▶ Work instruction:
From the entries below, retype only the lines from the one with "12: (314, 261, 1.75)" through the one with "49: (267, 140, 1.69)", exactly as written.

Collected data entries

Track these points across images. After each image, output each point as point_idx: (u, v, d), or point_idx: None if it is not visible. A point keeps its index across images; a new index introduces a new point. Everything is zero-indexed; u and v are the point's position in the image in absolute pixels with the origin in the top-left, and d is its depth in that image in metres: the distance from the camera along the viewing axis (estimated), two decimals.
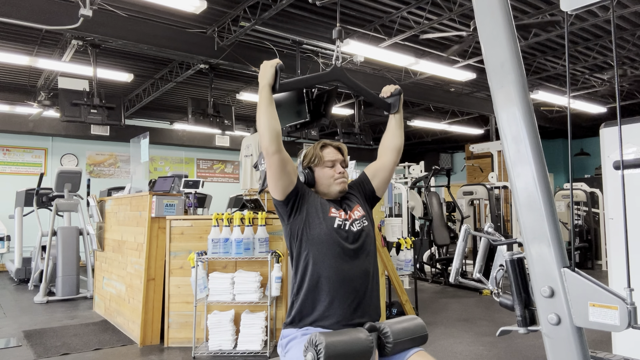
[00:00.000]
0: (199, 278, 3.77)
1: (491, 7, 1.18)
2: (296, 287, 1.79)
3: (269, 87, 1.72)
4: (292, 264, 1.84)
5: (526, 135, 1.12)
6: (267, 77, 1.72)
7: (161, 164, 11.36)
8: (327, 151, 1.90)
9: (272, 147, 1.69)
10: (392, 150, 1.98)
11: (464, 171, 13.32)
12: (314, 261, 1.75)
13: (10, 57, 6.02)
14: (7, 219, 8.42)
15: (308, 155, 1.90)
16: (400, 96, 1.97)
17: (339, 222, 1.79)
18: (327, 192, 1.88)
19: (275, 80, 1.71)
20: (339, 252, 1.75)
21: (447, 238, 7.21)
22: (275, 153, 1.70)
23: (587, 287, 1.03)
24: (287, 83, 1.75)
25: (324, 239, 1.76)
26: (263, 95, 1.71)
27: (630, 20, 6.00)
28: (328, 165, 1.88)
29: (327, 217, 1.79)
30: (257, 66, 6.52)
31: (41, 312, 5.44)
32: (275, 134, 1.70)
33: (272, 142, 1.69)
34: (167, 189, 4.48)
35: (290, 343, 1.73)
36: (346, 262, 1.75)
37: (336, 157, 1.89)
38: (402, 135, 1.99)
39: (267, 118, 1.69)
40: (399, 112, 1.98)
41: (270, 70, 1.72)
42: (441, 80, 8.20)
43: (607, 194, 3.02)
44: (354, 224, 1.83)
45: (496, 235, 1.39)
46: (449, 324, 4.75)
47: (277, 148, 1.70)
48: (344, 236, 1.78)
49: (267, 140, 1.69)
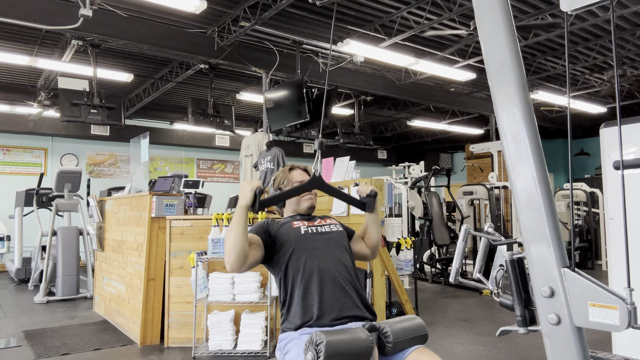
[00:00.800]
0: (199, 278, 3.77)
1: (491, 7, 1.18)
2: (282, 300, 1.88)
3: (246, 208, 1.75)
4: (278, 287, 1.93)
5: (526, 135, 1.12)
6: (245, 199, 1.74)
7: (161, 164, 11.36)
8: (295, 173, 2.10)
9: (236, 265, 1.75)
10: (369, 247, 2.12)
11: (464, 171, 13.32)
12: (294, 270, 1.85)
13: (10, 57, 6.02)
14: (7, 219, 8.42)
15: (278, 178, 2.12)
16: (376, 198, 2.04)
17: (304, 229, 1.94)
18: (297, 209, 2.06)
19: (254, 203, 1.75)
20: (310, 247, 1.88)
21: (447, 238, 7.21)
22: (240, 268, 1.76)
23: (587, 287, 1.03)
24: (265, 200, 1.81)
25: (295, 246, 1.88)
26: (238, 215, 1.75)
27: (630, 20, 6.00)
28: (296, 184, 2.04)
29: (292, 229, 1.94)
30: (257, 66, 6.53)
31: (41, 312, 5.45)
32: (242, 253, 1.74)
33: (237, 261, 1.74)
34: (167, 189, 4.48)
35: (288, 345, 1.75)
36: (323, 259, 1.86)
37: (303, 178, 2.07)
38: (379, 232, 2.11)
39: (235, 239, 1.72)
40: (375, 211, 2.06)
41: (250, 194, 1.75)
42: (441, 80, 8.20)
43: (607, 194, 3.02)
44: (320, 228, 1.98)
45: (496, 235, 1.39)
46: (449, 324, 4.75)
47: (241, 264, 1.75)
48: (311, 237, 1.92)
49: (232, 260, 1.73)
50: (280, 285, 1.90)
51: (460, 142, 13.56)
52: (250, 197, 1.74)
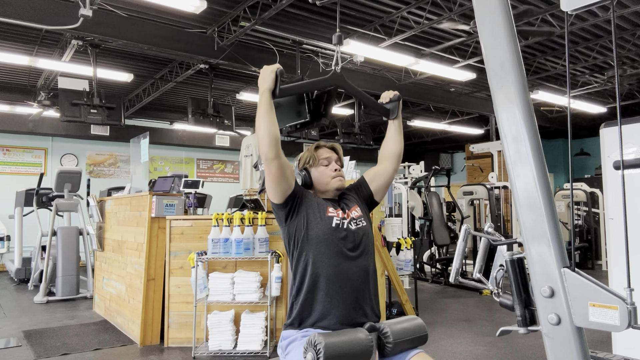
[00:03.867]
0: (199, 278, 3.77)
1: (491, 7, 1.18)
2: (295, 288, 1.79)
3: (269, 91, 1.71)
4: (291, 266, 1.84)
5: (526, 135, 1.12)
6: (267, 82, 1.70)
7: (161, 164, 11.36)
8: (321, 151, 1.94)
9: (271, 153, 1.68)
10: (391, 157, 1.98)
11: (464, 171, 13.33)
12: (313, 261, 1.75)
13: (10, 57, 6.02)
14: (7, 219, 8.42)
15: (303, 158, 1.95)
16: (399, 102, 1.97)
17: (337, 221, 1.80)
18: (324, 191, 1.90)
19: (276, 85, 1.70)
20: (337, 251, 1.76)
21: (447, 238, 7.21)
22: (274, 159, 1.69)
23: (587, 287, 1.03)
24: (286, 88, 1.74)
25: (323, 238, 1.76)
26: (263, 100, 1.70)
27: (630, 20, 6.00)
28: (323, 164, 1.91)
29: (325, 216, 1.80)
30: (257, 66, 6.52)
31: (41, 312, 5.44)
32: (275, 139, 1.69)
33: (271, 147, 1.68)
34: (167, 189, 4.48)
35: (290, 345, 1.72)
36: (345, 261, 1.76)
37: (330, 155, 1.93)
38: (401, 141, 1.99)
39: (266, 123, 1.68)
40: (398, 117, 1.98)
41: (271, 75, 1.71)
42: (441, 80, 8.20)
43: (607, 194, 3.02)
44: (352, 223, 1.83)
45: (496, 235, 1.39)
46: (449, 324, 4.75)
47: (276, 154, 1.69)
48: (342, 235, 1.79)
49: (266, 145, 1.68)
50: (293, 266, 1.81)
51: (460, 142, 13.56)
52: (272, 79, 1.69)
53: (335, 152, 1.95)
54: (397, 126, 1.99)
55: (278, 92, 1.70)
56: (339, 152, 1.97)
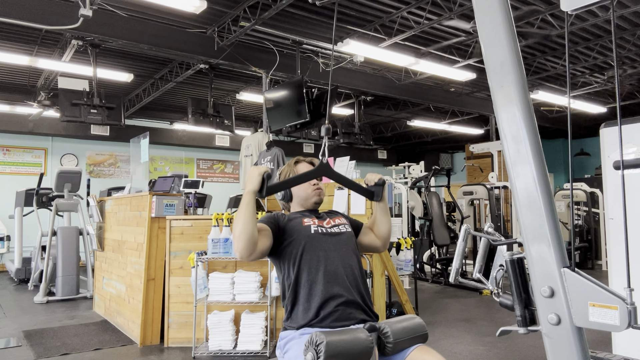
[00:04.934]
0: (199, 278, 3.77)
1: (491, 7, 1.18)
2: (290, 297, 1.84)
3: (254, 193, 1.73)
4: (280, 282, 1.92)
5: (526, 135, 1.12)
6: (253, 184, 1.72)
7: (161, 164, 11.36)
8: (300, 166, 2.06)
9: (246, 252, 1.71)
10: (381, 238, 2.08)
11: (464, 171, 13.32)
12: (299, 267, 1.83)
13: (10, 57, 6.02)
14: (7, 219, 8.42)
15: (284, 172, 2.08)
16: (384, 186, 2.01)
17: (314, 228, 1.90)
18: (304, 204, 2.02)
19: (262, 187, 1.73)
20: (323, 254, 1.84)
21: (447, 238, 7.21)
22: (250, 256, 1.73)
23: (587, 287, 1.03)
24: (273, 186, 1.78)
25: (304, 245, 1.85)
26: (246, 200, 1.73)
27: (630, 20, 6.00)
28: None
29: (302, 227, 1.90)
30: (257, 66, 6.52)
31: (41, 312, 5.44)
32: (251, 239, 1.71)
33: (246, 247, 1.71)
34: (167, 189, 4.48)
35: (288, 344, 1.75)
36: (329, 260, 1.83)
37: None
38: (389, 222, 2.07)
39: (244, 223, 1.70)
40: (383, 200, 2.03)
41: (258, 178, 1.73)
42: (441, 80, 8.20)
43: (607, 194, 3.02)
44: (333, 228, 1.94)
45: (496, 235, 1.39)
46: (449, 324, 4.75)
47: (251, 251, 1.72)
48: (321, 237, 1.88)
49: (241, 245, 1.70)
50: (284, 281, 1.88)
51: (460, 142, 13.56)
52: (258, 182, 1.72)
53: (313, 167, 2.04)
54: (383, 208, 2.05)
55: (265, 192, 1.74)
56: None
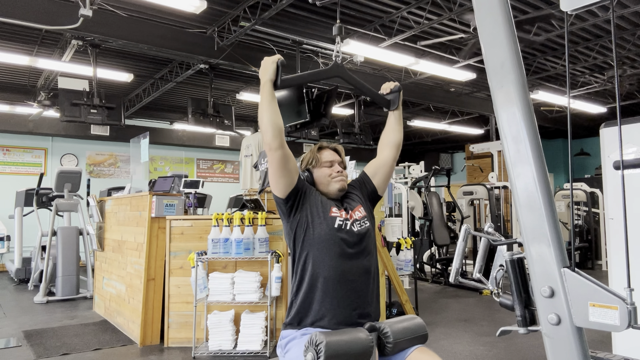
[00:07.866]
0: (199, 278, 3.77)
1: (491, 7, 1.18)
2: (295, 286, 1.80)
3: (271, 82, 1.72)
4: (292, 263, 1.85)
5: (526, 135, 1.12)
6: (268, 73, 1.72)
7: (161, 164, 11.36)
8: (324, 153, 1.95)
9: (274, 143, 1.69)
10: (391, 146, 2.00)
11: (464, 171, 13.32)
12: (314, 261, 1.76)
13: (10, 57, 6.01)
14: (7, 219, 8.42)
15: (306, 158, 1.97)
16: (400, 93, 1.99)
17: (339, 222, 1.80)
18: (327, 192, 1.91)
19: (277, 76, 1.71)
20: (339, 252, 1.76)
21: (447, 238, 7.21)
22: (278, 149, 1.70)
23: (587, 287, 1.03)
24: (288, 79, 1.74)
25: (324, 238, 1.77)
26: (265, 91, 1.71)
27: (630, 20, 6.00)
28: (326, 165, 1.92)
29: (328, 216, 1.80)
30: (257, 66, 6.50)
31: (41, 312, 5.44)
32: (278, 129, 1.70)
33: (274, 137, 1.69)
34: (167, 189, 4.48)
35: (289, 344, 1.73)
36: (346, 262, 1.76)
37: (333, 158, 1.94)
38: (401, 131, 2.01)
39: (269, 114, 1.69)
40: (399, 108, 2.00)
41: (272, 66, 1.72)
42: (441, 80, 8.20)
43: (607, 194, 3.02)
44: (355, 224, 1.84)
45: (496, 235, 1.39)
46: (449, 324, 4.75)
47: (280, 144, 1.70)
48: (344, 237, 1.79)
49: (269, 136, 1.69)
50: (294, 264, 1.81)
51: (460, 142, 13.56)
52: (273, 70, 1.70)
53: (338, 154, 1.98)
54: (398, 116, 2.01)
55: (280, 82, 1.70)
56: (342, 154, 2.00)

▶ Answer section:
12: (314, 261, 1.75)
13: (10, 57, 6.02)
14: (7, 219, 8.42)
15: (308, 155, 1.90)
16: (400, 96, 1.97)
17: (339, 222, 1.79)
18: (327, 192, 1.88)
19: (275, 80, 1.71)
20: (339, 252, 1.75)
21: (447, 238, 7.21)
22: (275, 153, 1.70)
23: (587, 287, 1.03)
24: (287, 83, 1.75)
25: (324, 239, 1.76)
26: (263, 95, 1.71)
27: (630, 20, 6.00)
28: (328, 165, 1.88)
29: (327, 217, 1.79)
30: (257, 66, 6.52)
31: (41, 312, 5.44)
32: (275, 134, 1.70)
33: (272, 142, 1.69)
34: (167, 189, 4.48)
35: (290, 343, 1.73)
36: (346, 262, 1.75)
37: (336, 157, 1.89)
38: (402, 135, 1.99)
39: (267, 118, 1.69)
40: (399, 112, 1.98)
41: (270, 70, 1.72)
42: (441, 80, 8.20)
43: (607, 194, 3.02)
44: (354, 224, 1.83)
45: (496, 235, 1.39)
46: (449, 324, 4.75)
47: (277, 148, 1.70)
48: (344, 236, 1.78)
49: (267, 140, 1.69)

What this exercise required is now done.